C’est pourquoi, les forces vives dans leur ensemble aussi bien de l’intérieur que de l’extérieur du pays ne doivent pas perdre de vue un seul instant l’importance de l’enjeu et ne doivent pas renoncer à la nécessaire résistance aux inévitables tendances oppressives. Sinon, c’est de nouveau l’aventure et la servitude pour notre peuple. Au stade où en est le pays, il est hors de question de négocier avec des groupes CRIMINELS qui n’ont aucune légitimité à se présenter en interlocuteur de qui que ce soit. Le moment est venu de former immédiatement un gouvernement Transitoire d’Union Nationale dont la durée ne peut excéder trois mois.
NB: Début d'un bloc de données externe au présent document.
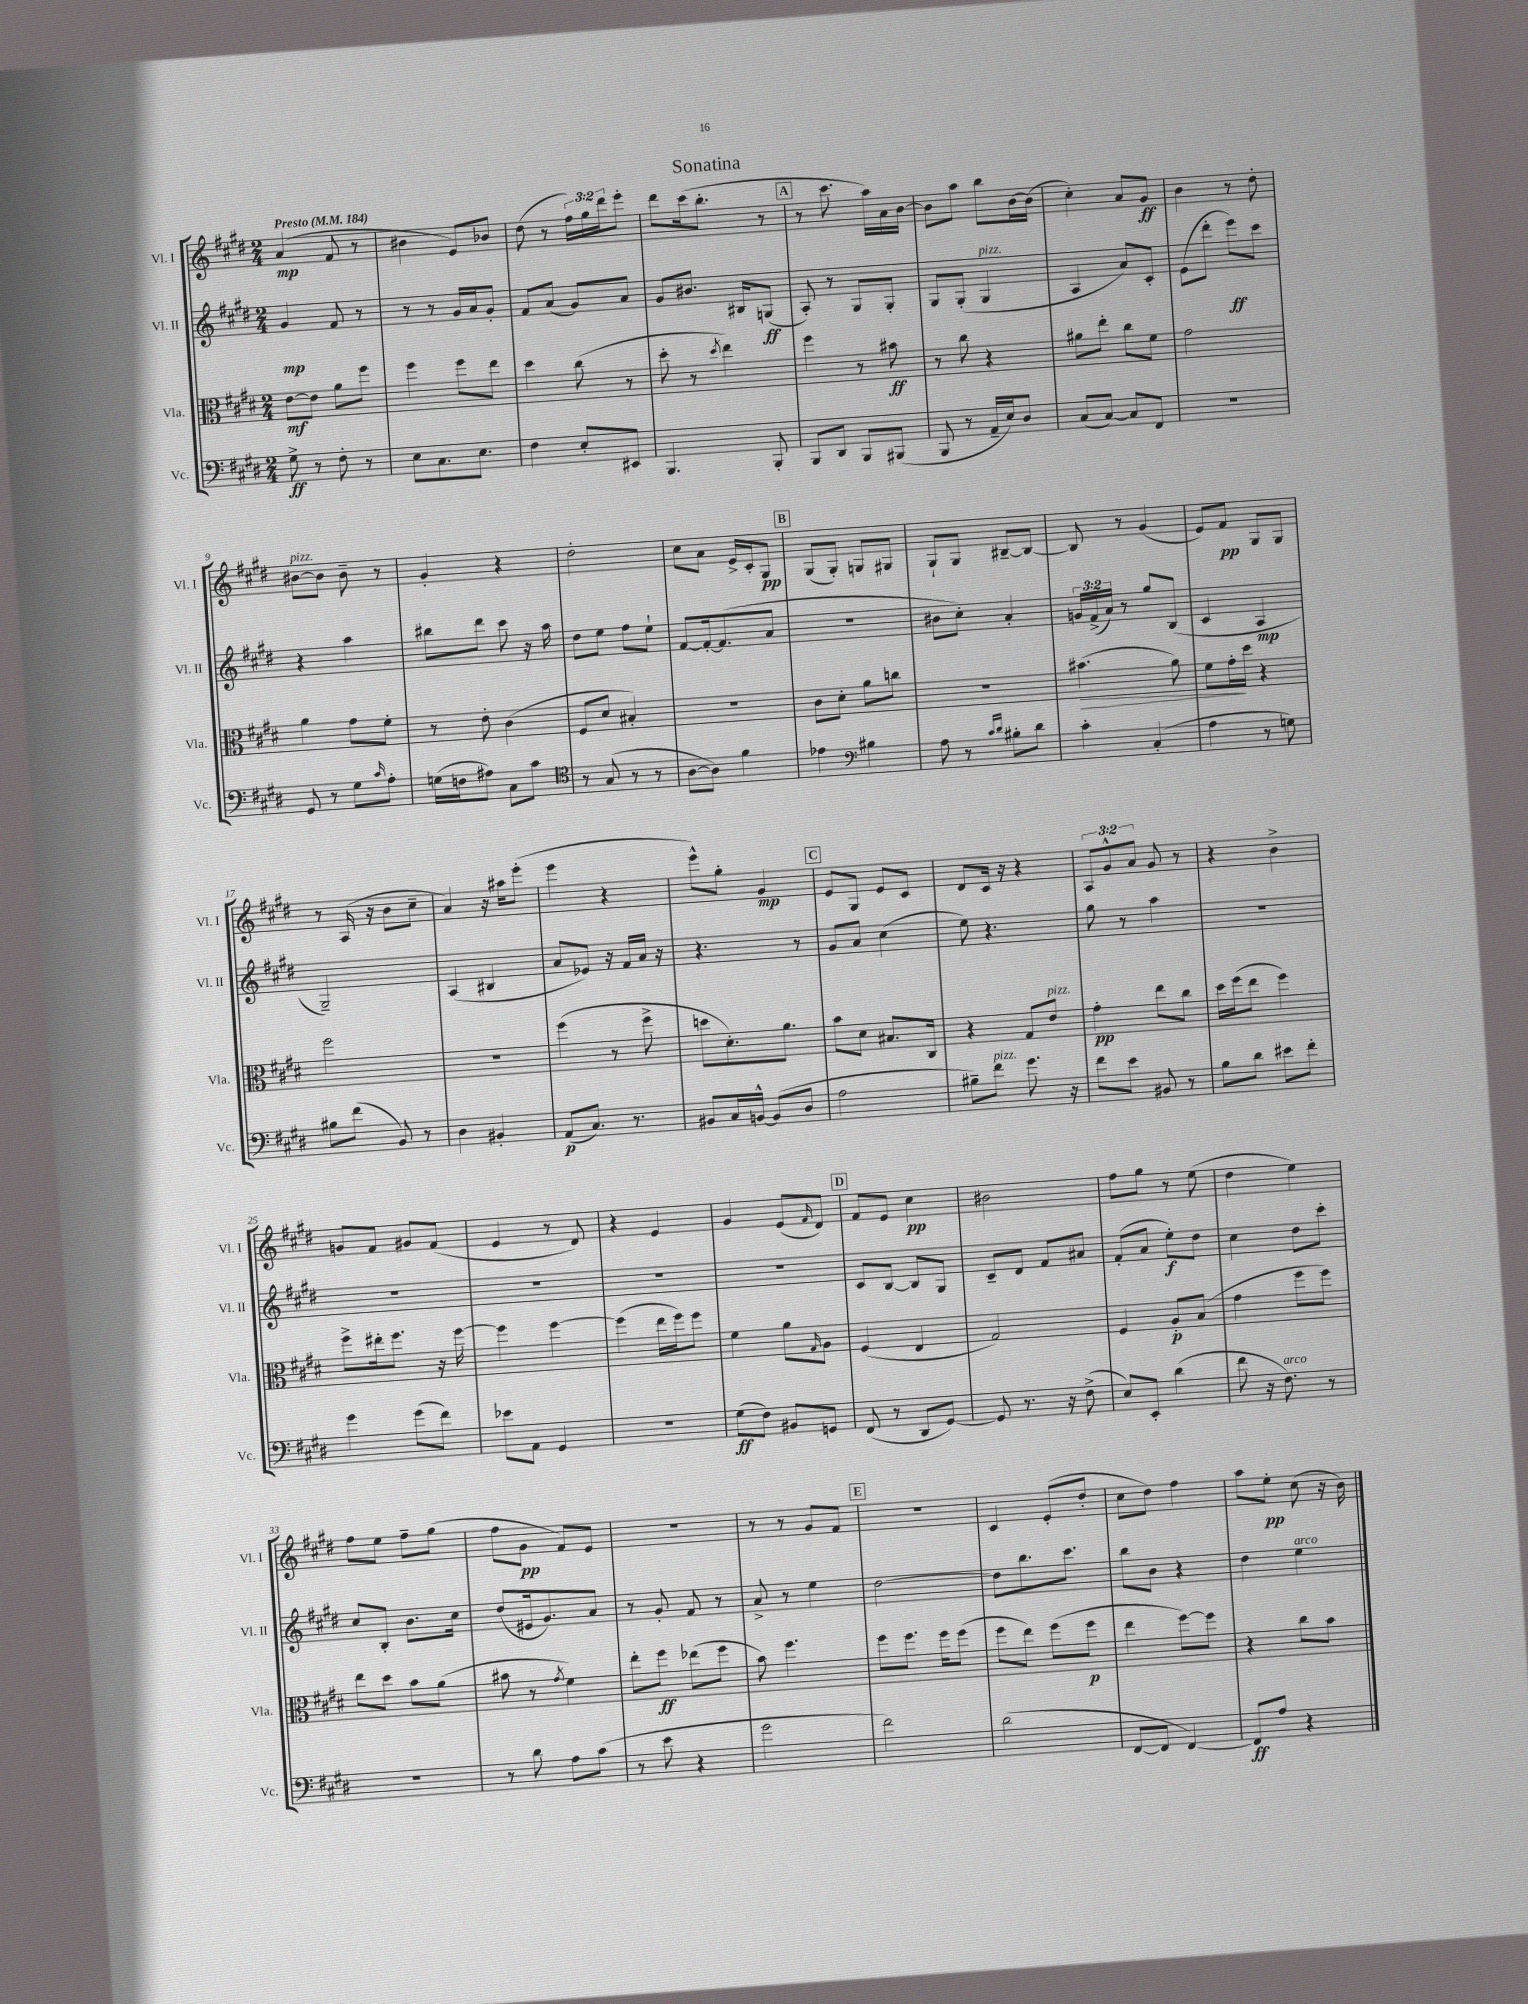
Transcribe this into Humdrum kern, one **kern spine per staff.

En un mot, c’est le retour à la case départ et le maintien de notre pays dans le statu quo. Les Guinéens doivent rééditer l’exploit de 1958 en écrivant en lettre d’or, une autre page de notre histoire. Cet autre 28 Septembre 2009, ils doivent prendre le camp Alpha Yaya Diallo [notre bastille] où le pharaon est reclus depuis son imposture, entourée de sa milice ethnique, d’extermination hyper armée. Par conséquent, la date du 2 octobre 2009, doit être d’une part, la fête de l’indépendance et d’autre part, celle de l’éradication définitive de la tyrannie [cette maladie chronique inoculée au pays par l’ange exterminateur, entretenue et aggravée par le Général-trafiquant de drogue que son second couteau DADIS veut pérenniser]. Il faut réussir quoi qu’il arrive, cette échéance inéluctable en restant uni au nom de la Guinée pour la liberté. C’est la seule voie qui vaille pour l’instauration d’un jeu politique ouvert et démocratique qui permettra ensuite de nettoyer en profondeur les écuries d’Augias avec la promotion d’un véritable leadership, sinon nous vivrons la pire des damnations.